* **Extracted information**
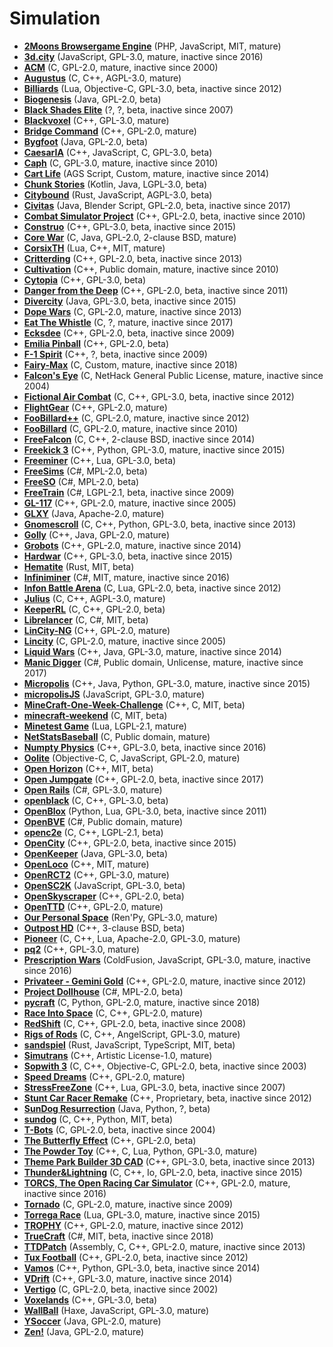 [comment]: # (autogenerated content, do not edit)
# Simulation

- **[2Moons Browsergame Engine](../2moons_browsergame_engine.md)** (PHP, JavaScript, MIT, mature)
- **[3d.city](../3dcity.md)** (JavaScript, GPL-3.0, mature, inactive since 2016)
- **[ACM](../acm.md)** (C, GPL-2.0, mature, inactive since 2000)
- **[Augustus](../augustus.md)** (C, C++, AGPL-3.0, mature)
- **[Billiards](../billiards.md)** (Lua, Objective-C, GPL-3.0, beta, inactive since 2012)
- **[Biogenesis](../biogenesis.md)** (Java, GPL-2.0, beta)
- **[Black Shades Elite](../black_shades_elite.md)** (?, ?, beta, inactive since 2007)
- **[Blackvoxel](../blackvoxel.md)** (C++, GPL-3.0, mature)
- **[Bridge Command](../bridge_command.md)** (C++, GPL-2.0, mature)
- **[Bygfoot](../bygfoot.md)** (Java, GPL-2.0, beta)
- **[CaesarIA](../caesaria.md)** (C++, JavaScript, C, GPL-3.0, beta)
- **[Caph](../caph.md)** (C, GPL-3.0, mature, inactive since 2010)
- **[Cart Life](../cart_life.md)** (AGS Script, Custom, mature, inactive since 2014)
- **[Chunk Stories](../chunk_stories.md)** (Kotlin, Java, LGPL-3.0, beta)
- **[Citybound](../citybound.md)** (Rust, JavaScript, AGPL-3.0, beta)
- **[Civitas](../civitas.md)** (Java, Blender Script, GPL-2.0, beta, inactive since 2017)
- **[Combat Simulator Project](../combat_simulator_project.md)** (C++, GPL-2.0, beta, inactive since 2010)
- **[Construo](../construo.md)** (C++, GPL-3.0, beta, inactive since 2015)
- **[Core War](../core_war.md)** (C, Java, GPL-2.0, 2-clause BSD, mature)
- **[CorsixTH](../corsixth.md)** (Lua, C++, MIT, mature)
- **[Critterding](../critterding.md)** (C++, GPL-2.0, beta, inactive since 2013)
- **[Cultivation](../cultivation.md)** (C++, Public domain, mature, inactive since 2010)
- **[Cytopia](../cytopia.md)** (C++, GPL-3.0, beta)
- **[Danger from the Deep](../danger_from_the_deep.md)** (C++, GPL-2.0, beta, inactive since 2011)
- **[Divercity](../divercity.md)** (Java, GPL-3.0, beta, inactive since 2015)
- **[Dope Wars](../dope_wars.md)** (C, GPL-2.0, mature, inactive since 2013)
- **[Eat The Whistle](../eat_the_whistle.md)** (C, ?, mature, inactive since 2017)
- **[Ecksdee](../ecksdee.md)** (C++, GPL-2.0, beta, inactive since 2009)
- **[Emilia Pinball](../emilia_pinball.md)** (C++, GPL-2.0, beta)
- **[F-1 Spirit](../f-1_spirit.md)** (C++, ?, beta, inactive since 2009)
- **[Fairy-Max](../fairy-max.md)** (C, Custom, mature, inactive since 2018)
- **[Falcon's Eye](../falcons_eye.md)** (C, NetHack General Public License, mature, inactive since 2004)
- **[Fictional Air Combat](../fictional_air_combat.md)** (C, C++, GPL-3.0, beta, inactive since 2012)
- **[FlightGear](../flightgear.md)** (C++, GPL-2.0, mature)
- **[FooBillard++](../foobillard++.md)** (C, GPL-2.0, mature, inactive since 2012)
- **[FooBillard](../foobillard.md)** (C, GPL-2.0, mature, inactive since 2010)
- **[FreeFalcon](../freefalcon.md)** (C, C++, 2-clause BSD, inactive since 2014)
- **[Freekick 3](../freekick_3.md)** (C++, Python, GPL-3.0, mature, inactive since 2015)
- **[Freeminer](../freeminer.md)** (C++, Lua, GPL-3.0, beta)
- **[FreeSims](../freesims.md)** (C#, MPL-2.0, beta)
- **[FreeSO](../freeso.md)** (C#, MPL-2.0, beta)
- **[FreeTrain](../freetrain.md)** (C#, LGPL-2.1, beta, inactive since 2009)
- **[GL-117](../gl-117.md)** (C++, GPL-2.0, mature, inactive since 2005)
- **[GLXY](../glxy.md)** (Java, Apache-2.0, mature)
- **[Gnomescroll](../gnomescroll.md)** (C, C++, Python, GPL-3.0, beta, inactive since 2013)
- **[Golly](../golly.md)** (C++, Java, GPL-2.0, mature)
- **[Grobots](../grobots.md)** (C++, GPL-2.0, mature, inactive since 2014)
- **[Hardwar](../hardwar.md)** (C++, GPL-3.0, beta, inactive since 2015)
- **[Hematite](../hematite.md)** (Rust, MIT, beta)
- **[Infiniminer](../infiniminer.md)** (C#, MIT, mature, inactive since 2016)
- **[Infon Battle Arena](../infon_battle_arena.md)** (C, Lua, GPL-2.0, beta, inactive since 2012)
- **[Julius](../julius.md)** (C, C++, AGPL-3.0, mature)
- **[KeeperRL](../keeperrl.md)** (C, C++, GPL-2.0, beta)
- **[Librelancer](../librelancer.md)** (C, C#, MIT, beta)
- **[LinCity-NG](../lincity-ng.md)** (C++, GPL-2.0, mature)
- **[Lincity](../lincity.md)** (C, GPL-2.0, mature, inactive since 2005)
- **[Liquid Wars](../liquid_wars.md)** (C++, Java, GPL-3.0, mature, inactive since 2014)
- **[Manic Digger](../manic_digger.md)** (C#, Public domain, Unlicense, mature, inactive since 2017)
- **[Micropolis](../micropolis.md)** (C++, Java, Python, GPL-3.0, mature, inactive since 2015)
- **[micropolisJS](../micropolisjs.md)** (JavaScript, GPL-3.0, mature)
- **[MineCraft-One-Week-Challenge](../minecraft-one-week-challenge.md)** (C++, C, MIT, beta)
- **[minecraft-weekend](../minecraft-weekend.md)** (C, MIT, beta)
- **[Minetest Game](../minetest_game.md)** (Lua, LGPL-2.1, mature)
- **[NetStatsBaseball](../netstatsbaseball.md)** (C, Public domain, mature)
- **[Numpty Physics](../numpty_physics.md)** (C++, GPL-3.0, beta, inactive since 2016)
- **[Oolite](../oolite.md)** (Objective-C, C, JavaScript, GPL-2.0, mature)
- **[Open Horizon](../open_horizon.md)** (C++, MIT, beta)
- **[Open Jumpgate](../open_jumpgate.md)** (C++, GPL-2.0, beta, inactive since 2017)
- **[Open Rails](../open_rails.md)** (C#, GPL-3.0, mature)
- **[openblack](../openblack.md)** (C, C++, GPL-3.0, beta)
- **[OpenBlox](../openblox.md)** (Python, Lua, GPL-3.0, beta, inactive since 2011)
- **[OpenBVE](../openbve.md)** (C#, Public domain, mature)
- **[openc2e](../openc2e.md)** (C, C++, LGPL-2.1, beta)
- **[OpenCity](../opencity.md)** (C++, GPL-2.0, beta, inactive since 2015)
- **[OpenKeeper](../openkeeper.md)** (Java, GPL-3.0, beta)
- **[OpenLoco](../openloco.md)** (C++, MIT, mature)
- **[OpenRCT2](../openrct2.md)** (C++, GPL-3.0, mature)
- **[OpenSC2K](../opensc2k.md)** (JavaScript, GPL-3.0, beta)
- **[OpenSkyscraper](../openskyscraper.md)** (C++, GPL-2.0, beta)
- **[OpenTTD](../openttd.md)** (C++, GPL-2.0, mature)
- **[Our Personal Space](../our_personal_space.md)** (Ren'Py, GPL-3.0, mature)
- **[Outpost HD](../outpost_hd.md)** (C++, 3-clause BSD, beta)
- **[Pioneer](../pioneer.md)** (C, C++, Lua, Apache-2.0, GPL-3.0, mature)
- **[pq2](../pq2.md)** (C++, GPL-3.0, mature)
- **[Prescription Wars](../prescription_wars.md)** (ColdFusion, JavaScript, GPL-3.0, mature, inactive since 2016)
- **[Privateer - Gemini Gold](../privateer-gemini_gold.md)** (C++, GPL-2.0, mature, inactive since 2012)
- **[Project Dollhouse](../project_dollhouse.md)** (C#, MPL-2.0, beta)
- **[pycraft](../pycraft.md)** (C, Python, GPL-2.0, mature, inactive since 2018)
- **[Race Into Space](../race_into_space.md)** (C, C++, GPL-2.0, mature)
- **[RedShift](../redshift.md)** (C, C++, GPL-2.0, beta, inactive since 2008)
- **[Rigs of Rods](../rigs_of_rods.md)** (C, C++, AngelScript, GPL-3.0, mature)
- **[sandspiel](../sandspiel.md)** (Rust, JavaScript, TypeScript, MIT, beta)
- **[Simutrans](../simutrans.md)** (C++, Artistic License-1.0, mature)
- **[Sopwith 3](../sopwith_3.md)** (C, C++, Objective-C, GPL-2.0, beta, inactive since 2003)
- **[Speed Dreams](../speed_dreams.md)** (C++, GPL-2.0, mature)
- **[StressFreeZone](../stressfreezone.md)** (C++, Lua, GPL-3.0, beta, inactive since 2007)
- **[Stunt Car Racer Remake](../stunt_car_racer_remake.md)** (C++, Proprietary, beta, inactive since 2012)
- **[SunDog Resurrection](../sundog_resurrection.md)** (Java, Python, ?, beta)
- **[sundog](../sundog.md)** (C, C++, Python, MIT, beta)
- **[T-Bots](../t-bots.md)** (C, GPL-2.0, beta, inactive since 2004)
- **[The Butterfly Effect](../the_butterfly_effect.md)** (C++, GPL-2.0, beta)
- **[The Powder Toy](../the_powder_toy.md)** (C++, C, Lua, Python, GPL-3.0, mature)
- **[Theme Park Builder 3D CAD](../theme_park_builder_3d_cad.md)** (C++, GPL-3.0, beta, inactive since 2013)
- **[Thunder&Lightning](../thunderlightning.md)** (C, C++, Io, GPL-2.0, beta, inactive since 2015)
- **[TORCS, The Open Racing Car Simulator](../torcs_the_open_racing_car_simulator.md)** (C++, GPL-2.0, mature, inactive since 2016)
- **[Tornado](../tornado.md)** (C, GPL-2.0, mature, inactive since 2009)
- **[Torrega Race](../torrega_race.md)** (Lua, GPL-3.0, mature, inactive since 2015)
- **[TROPHY](../trophy.md)** (C++, GPL-2.0, mature, inactive since 2012)
- **[TrueCraft](../truecraft.md)** (C#, MIT, beta, inactive since 2018)
- **[TTDPatch](../ttdpatch.md)** (Assembly, C, C++, GPL-2.0, mature, inactive since 2013)
- **[Tux Football](../tux_football.md)** (C++, GPL-2.0, beta, inactive since 2012)
- **[Vamos](../vamos.md)** (C++, Python, GPL-3.0, beta, inactive since 2014)
- **[VDrift](../vdrift.md)** (C++, GPL-3.0, mature, inactive since 2014)
- **[Vertigo](../vertigo.md)** (C, GPL-2.0, beta, inactive since 2002)
- **[Voxelands](../voxelands.md)** (C++, GPL-3.0, beta)
- **[WallBall](../wallball.md)** (Haxe, JavaScript, GPL-3.0, mature)
- **[YSoccer](../ysoccer.md)** (Java, GPL-2.0, mature)
- **[Zen!](../zen.md)** (Java, GPL-2.0, mature)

* **Required action**
Whatever else the listing above holds, retype exactly only the lines from the one containing "# Simulation" to the one containing "- **[Eat The", both ends kept.

* **Exercise answer**
# Simulation

- **[2Moons Browsergame Engine](../2moons_browsergame_engine.md)** (PHP, JavaScript, MIT, mature)
- **[3d.city](../3dcity.md)** (JavaScript, GPL-3.0, mature, inactive since 2016)
- **[ACM](../acm.md)** (C, GPL-2.0, mature, inactive since 2000)
- **[Augustus](../augustus.md)** (C, C++, AGPL-3.0, mature)
- **[Billiards](../billiards.md)** (Lua, Objective-C, GPL-3.0, beta, inactive since 2012)
- **[Biogenesis](../biogenesis.md)** (Java, GPL-2.0, beta)
- **[Black Shades Elite](../black_shades_elite.md)** (?, ?, beta, inactive since 2007)
- **[Blackvoxel](../blackvoxel.md)** (C++, GPL-3.0, mature)
- **[Bridge Command](../bridge_command.md)** (C++, GPL-2.0, mature)
- **[Bygfoot](../bygfoot.md)** (Java, GPL-2.0, beta)
- **[CaesarIA](../caesaria.md)** (C++, JavaScript, C, GPL-3.0, beta)
- **[Caph](../caph.md)** (C, GPL-3.0, mature, inactive since 2010)
- **[Cart Life](../cart_life.md)** (AGS Script, Custom, mature, inactive since 2014)
- **[Chunk Stories](../chunk_stories.md)** (Kotlin, Java, LGPL-3.0, beta)
- **[Citybound](../citybound.md)** (Rust, JavaScript, AGPL-3.0, beta)
- **[Civitas](../civitas.md)** (Java, Blender Script, GPL-2.0, beta, inactive since 2017)
- **[Combat Simulator Project](../combat_simulator_project.md)** (C++, GPL-2.0, beta, inactive since 2010)
- **[Construo](../construo.md)** (C++, GPL-3.0, beta, inactive since 2015)
- **[Core War](../core_war.md)** (C, Java, GPL-2.0, 2-clause BSD, mature)
- **[CorsixTH](../corsixth.md)** (Lua, C++, MIT, mature)
- **[Critterding](../critterding.md)** (C++, GPL-2.0, beta, inactive since 2013)
- **[Cultivation](../cultivation.md)** (C++, Public domain, mature, inactive since 2010)
- **[Cytopia](../cytopia.md)** (C++, GPL-3.0, beta)
- **[Danger from the Deep](../danger_from_the_deep.md)** (C++, GPL-2.0, beta, inactive since 2011)
- **[Divercity](../divercity.md)** (Java, GPL-3.0, beta, inactive since 2015)
- **[Dope Wars](../dope_wars.md)** (C, GPL-2.0, mature, inactive since 2013)
- **[Eat The Whistle](../eat_the_whistle.md)** (C, ?, mature, inactive since 2017)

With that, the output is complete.